Bien que né 15 ans et 3 semaines après la capitulation du Japon (né en septembre 1960), la Guerre a toujours été présente dans mon enfance, dans ma vie.
Je me souviens que quand je dormais chez l'une de mes grands-mères, elle mettait des couvertures de soldat anglais sur le lit. Ces couvertures grises, piquantes, qu'elle avait récupéré lors du départ des anglais de Brest en juin 1940. Les quais étaient couverts de marchandises de toutes sortes.
Nous avions dans la famille une amie qui était la soeur de Jean Marin, directeur des "Français parlent aux français"; puis directeur-général de l'AFP sous De Gaulle. Le frère et la soeur étant fâchés, j'ai sûrement manqué des récits épiques.
Mon beau-père a perdu sa mère et son frère dans un bombardement sur Brest en février 1943. Et la grand-mère de la plus vieille copine de ma femme a été abattu par deux allemands ivres au début du siège de Brest. Elle ne voulait pas leur donner le beurre qu'elle confectionnait.
Dans l'entreprise où j'ai travaillé pendant 21 ans, nous avions un client garagiste allemand. Ancien soldat, il était revenu dans la région pour se marier avec une bretonne après sa détention.
Ma voisine est allemande et lituanienne. Son père, soldat allemand, s'est refugié en Lituanie en 1945 (pourtant à l'URSS). Il n'a dit à sa fille qu'il était allemand qu'au bout de 18 ans. Beaucoup de zones d'ombre dans cette histoire. Je n'ose pas poser de question.

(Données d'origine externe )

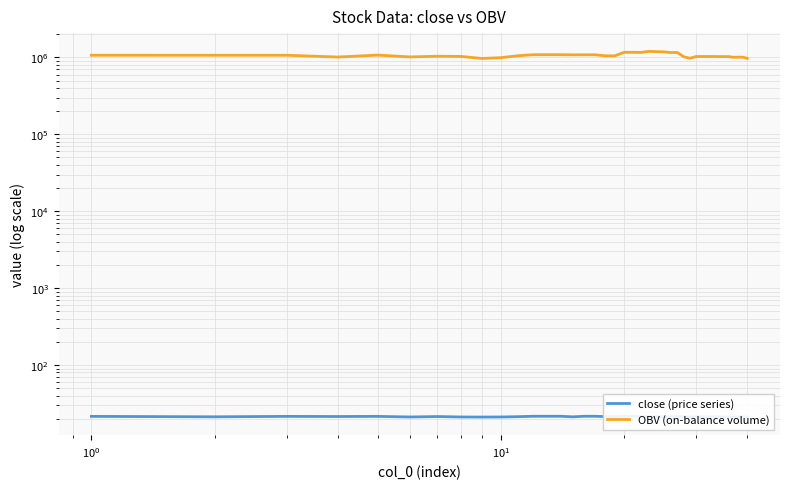

Does the chart display data point markers on the line(s)?

No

L'un des confrères de mon grand-père (réparations et négoce pièces autos) avait mis sur sa vitrine : "Ici, on ne reçoit pas les représentants juifs". Mais quand les allemands venaient chercher des fournitures chez lui, il lui arrivait de répondre : "Il y en a mais pas pour vous". Il a fini par être embarqué vers l'Allemagne. Nul ne sait où il mourut. Sa fille épousa un allemand. J'ai déjeuné enfant avec eux, et la veuve du copain de mon grand-père. Ma grand-mère m'avait dit auparavant : "Helmut est allemand. Tu ne parles pas d'Hitler et de guerre devant lui". J'avais 11 ans.